During the struggles between king and parliament, the school was closed for several years, and re-opened with fresh governors or feofees. At that epoch the inhabitants were kept in a state of constant excitement and alarm by visits from either the royal or parliamentary forces, but fortunately no collision ever took place in the neighbourhood.[168]
By the will, dated 1655, of Henry Colborne, of London, a native of Kirkham, his trustees were requested to purchase the lease of the rectory of this town, and invest the profits, with the exception of £100 per annum, for sixteen years, in lands for the benefit of schools; the purchases were to be settled on the Drapers’ Company of London. In 1673, £69 10s. was obtained for the school, being the rent of lands bought in the metropolis by the Colborne trustees, £45 of which sum had to be paid to the head master, who was required to be “a university man, and obliged to preach once a month at least in the parish church or in some of the chapels;” £16 16s. of the remainder was apportioned to the second master; and £8 to provide an usher.[169]
In 1673 it was decreed by the Court of Chancery that the expense and duty of preserving the school-house in proper repair should devolve upon the township of Kirkham, whilst the election of masters should rest exclusively with the Drapers’ Company.[170]
In that year also lands, etc., at Nether Methop in Westmoreland to the value of £530 were purchased, according to the directions of the will of the Rev.
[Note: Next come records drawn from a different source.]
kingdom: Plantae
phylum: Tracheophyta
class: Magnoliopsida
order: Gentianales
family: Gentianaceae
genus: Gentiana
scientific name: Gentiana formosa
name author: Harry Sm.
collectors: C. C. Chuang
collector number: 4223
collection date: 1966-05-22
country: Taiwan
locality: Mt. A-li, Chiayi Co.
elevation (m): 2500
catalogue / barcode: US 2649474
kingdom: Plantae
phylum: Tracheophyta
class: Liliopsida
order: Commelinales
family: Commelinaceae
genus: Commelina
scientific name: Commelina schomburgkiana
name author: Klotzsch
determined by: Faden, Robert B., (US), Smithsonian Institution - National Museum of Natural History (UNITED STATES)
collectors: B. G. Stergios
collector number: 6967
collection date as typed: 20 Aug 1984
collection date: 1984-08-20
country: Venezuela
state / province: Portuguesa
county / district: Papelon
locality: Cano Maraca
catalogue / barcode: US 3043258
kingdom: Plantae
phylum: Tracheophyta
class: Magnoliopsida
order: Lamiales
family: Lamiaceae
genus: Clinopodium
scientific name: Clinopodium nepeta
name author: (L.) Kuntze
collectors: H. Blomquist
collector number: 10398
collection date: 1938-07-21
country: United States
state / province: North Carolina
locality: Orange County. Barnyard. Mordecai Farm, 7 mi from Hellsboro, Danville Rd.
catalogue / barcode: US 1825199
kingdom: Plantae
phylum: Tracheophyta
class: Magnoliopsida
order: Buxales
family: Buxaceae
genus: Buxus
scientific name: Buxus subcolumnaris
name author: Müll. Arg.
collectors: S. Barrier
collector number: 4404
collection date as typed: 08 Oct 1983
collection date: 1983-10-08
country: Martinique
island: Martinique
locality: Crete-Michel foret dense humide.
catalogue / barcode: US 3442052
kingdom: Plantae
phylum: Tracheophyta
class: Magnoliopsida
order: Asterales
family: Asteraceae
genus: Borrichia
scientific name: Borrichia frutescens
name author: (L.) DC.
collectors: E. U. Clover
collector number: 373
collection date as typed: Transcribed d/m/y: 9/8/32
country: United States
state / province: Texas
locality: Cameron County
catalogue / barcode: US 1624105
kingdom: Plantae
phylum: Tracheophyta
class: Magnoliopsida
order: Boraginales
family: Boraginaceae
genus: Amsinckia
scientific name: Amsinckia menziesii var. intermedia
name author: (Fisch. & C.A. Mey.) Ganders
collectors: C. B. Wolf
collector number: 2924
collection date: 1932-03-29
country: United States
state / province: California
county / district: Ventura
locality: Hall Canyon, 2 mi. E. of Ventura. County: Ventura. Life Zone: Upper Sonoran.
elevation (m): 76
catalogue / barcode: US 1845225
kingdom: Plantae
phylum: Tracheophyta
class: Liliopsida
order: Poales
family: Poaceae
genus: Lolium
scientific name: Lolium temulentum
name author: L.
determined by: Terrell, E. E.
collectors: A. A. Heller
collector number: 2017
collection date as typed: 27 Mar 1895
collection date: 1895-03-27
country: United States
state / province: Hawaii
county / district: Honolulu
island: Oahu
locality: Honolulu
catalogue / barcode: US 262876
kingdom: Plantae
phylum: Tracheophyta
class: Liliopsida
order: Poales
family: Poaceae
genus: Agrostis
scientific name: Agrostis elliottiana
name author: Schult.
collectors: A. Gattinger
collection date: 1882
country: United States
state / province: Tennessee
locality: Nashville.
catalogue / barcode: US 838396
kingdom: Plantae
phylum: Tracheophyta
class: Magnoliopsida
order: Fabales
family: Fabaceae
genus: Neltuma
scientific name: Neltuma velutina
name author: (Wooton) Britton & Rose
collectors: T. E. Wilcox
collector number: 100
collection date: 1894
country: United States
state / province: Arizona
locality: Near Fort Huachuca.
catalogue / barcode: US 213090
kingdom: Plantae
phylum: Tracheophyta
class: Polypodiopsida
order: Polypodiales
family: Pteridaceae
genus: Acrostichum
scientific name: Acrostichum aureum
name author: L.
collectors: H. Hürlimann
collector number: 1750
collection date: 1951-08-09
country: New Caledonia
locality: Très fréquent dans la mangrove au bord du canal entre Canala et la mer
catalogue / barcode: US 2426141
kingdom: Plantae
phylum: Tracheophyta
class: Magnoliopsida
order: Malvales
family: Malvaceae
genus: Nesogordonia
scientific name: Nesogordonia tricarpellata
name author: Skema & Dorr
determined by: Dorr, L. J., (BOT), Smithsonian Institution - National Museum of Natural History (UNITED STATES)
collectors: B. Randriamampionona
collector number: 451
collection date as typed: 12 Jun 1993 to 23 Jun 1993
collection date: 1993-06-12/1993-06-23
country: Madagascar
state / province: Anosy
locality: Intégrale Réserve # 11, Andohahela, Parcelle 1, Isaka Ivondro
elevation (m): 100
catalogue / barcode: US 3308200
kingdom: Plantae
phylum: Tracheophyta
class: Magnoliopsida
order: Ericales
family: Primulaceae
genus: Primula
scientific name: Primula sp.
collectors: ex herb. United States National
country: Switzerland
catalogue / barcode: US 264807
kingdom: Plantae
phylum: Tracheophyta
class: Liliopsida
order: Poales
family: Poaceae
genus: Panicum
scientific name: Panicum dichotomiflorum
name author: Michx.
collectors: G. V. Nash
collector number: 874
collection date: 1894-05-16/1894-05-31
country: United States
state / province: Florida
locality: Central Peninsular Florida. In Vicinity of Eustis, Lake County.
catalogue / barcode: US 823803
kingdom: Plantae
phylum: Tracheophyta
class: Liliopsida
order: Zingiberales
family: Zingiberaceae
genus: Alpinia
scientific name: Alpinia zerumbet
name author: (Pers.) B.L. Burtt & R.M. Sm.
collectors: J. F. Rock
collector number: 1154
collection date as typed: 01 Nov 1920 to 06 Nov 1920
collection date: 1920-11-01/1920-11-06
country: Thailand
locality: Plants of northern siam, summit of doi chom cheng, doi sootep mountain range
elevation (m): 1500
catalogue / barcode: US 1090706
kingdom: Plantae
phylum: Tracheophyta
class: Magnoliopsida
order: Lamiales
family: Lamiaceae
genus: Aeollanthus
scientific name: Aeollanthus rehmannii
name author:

James Barker, rector of Thrandeston, Suffolk, which required his executors to buy lands sufficient to yield an annual rent of £30, and to settle such property on ten trustees, elected by the bailiffs and principal burgesses of Kirkham; the trustees were ordered to apply the rental to the following uses:—£10 yearly to the schoolmaster; £12 yearly in half-yearly instalments, as an “exhibition or allowance to such poor scholer of the towne as shall then be admitted to the university,” such exhibition to be open to any pupil born in Kirkham and educated at the school, and in case no scholar was ready and fitted to take advantage of it the sum was to be used in binding out poor apprentices; £5 for the purpose of binding apprentices; and the remainder to be expended in defraying the cost of an annual dinner for the trustees when they met to “enquire concerning the demeanure of the scholler at the univerty,” in whose case it was appointed that if they should find him “to be riotously given, or disordered and debauched, they should withdraw the exhibition.”
In 1701, the Drapers’ Company issued the following order touching the admission of girls to the benefits of the charity:— “From henceforth no female sex shall have any conversation, or be taught, or partake of any manner of learning whatsoever in the free school at Kirkham, any former custom to the contrary notwithstanding.”